What to work on ->
Take the line that contains "Le imprese pubbliche" and each line after it to the end of the data below, and set them down exactly, omitting pictures.

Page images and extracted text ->
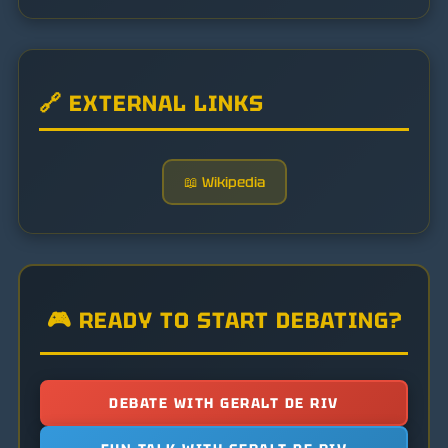
🔗 EXTERNAL LINKS
📖 Wikipedia
🎮 READY TO START DEBATING?
DEBATE WITH GERALT DE RIV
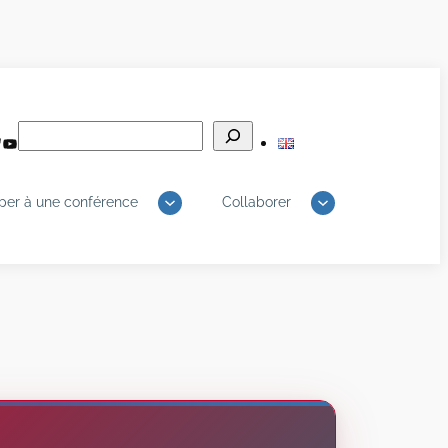
Rechercher
edIn
luesky
YouTube
iper à une conférence
Collaborer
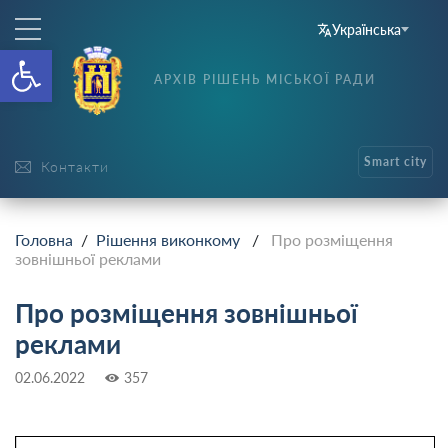
Українська
Відкрити Панель інструменті
АРХІВ РІШЕНЬ МІСЬКОЇ РАДИ
Smart city
Контакти
Головна
/
Рішення виконкому
/
Про розміщення
зовнішньої реклами
Про розміщення зовнішньої
реклами
02.06.2022
357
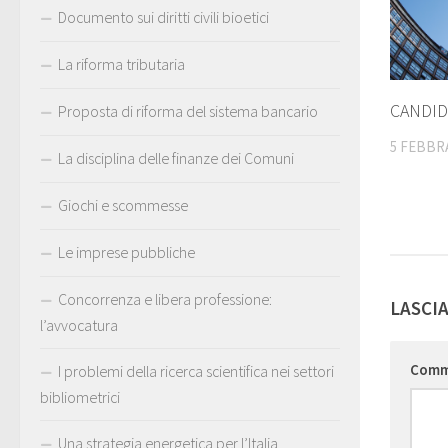
Documento sui diritti civili bioetici
La riforma tributaria
CANDID
Proposta di riforma del sistema bancario
5 FEBBRA
La disciplina delle finanze dei Comuni
Giochi e scommesse
Le imprese pubbliche
Concorrenza e libera professione:
LASCI
l’avvocatura
Com
I problemi della ricerca scientifica nei settori
bibliometrici
Una strategia energetica per l’Italia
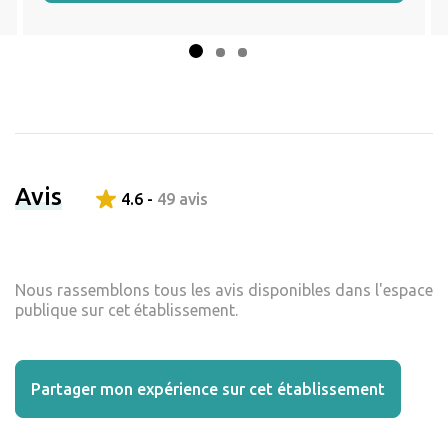
Avis
4.6 -
49 avis
Nous rassemblons tous les avis disponibles dans l'espace
publique sur cet établissement.
Partager mon expérience sur cet établissement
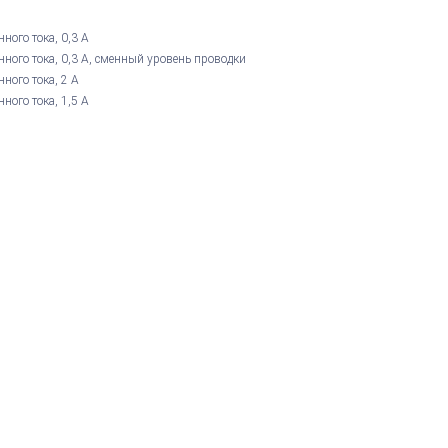
ого тока, 0,3 А
ого тока, 0,3 А, сменный уровень проводки
ного тока, 2 А
ого тока, 1,5 А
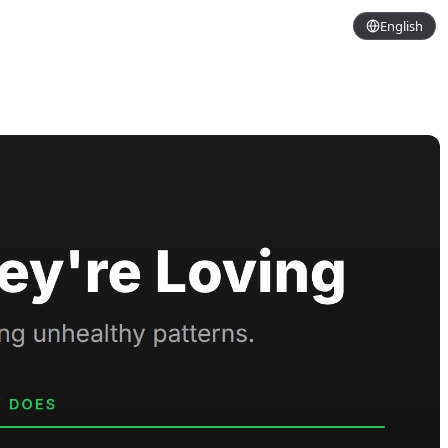
English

Exercise result ->
Le imprese pubbliche
Concorrenza e libera professione:
LASCI
l’avvocatura
Com
I problemi della ricerca scientifica nei settori
bibliometrici
Una strategia energetica per l’Italia
Avis
4.6 -
49 avis
Nous rassemblons tous les avis disponibles dans l'espace
publique sur cet établissement.
Partager mon expérience sur cet établissement
ого тока, 0,3 А
ого тока, 0,3 А, сменный уровень проводки
ного тока, 2 А
ого тока, 1,5 А
English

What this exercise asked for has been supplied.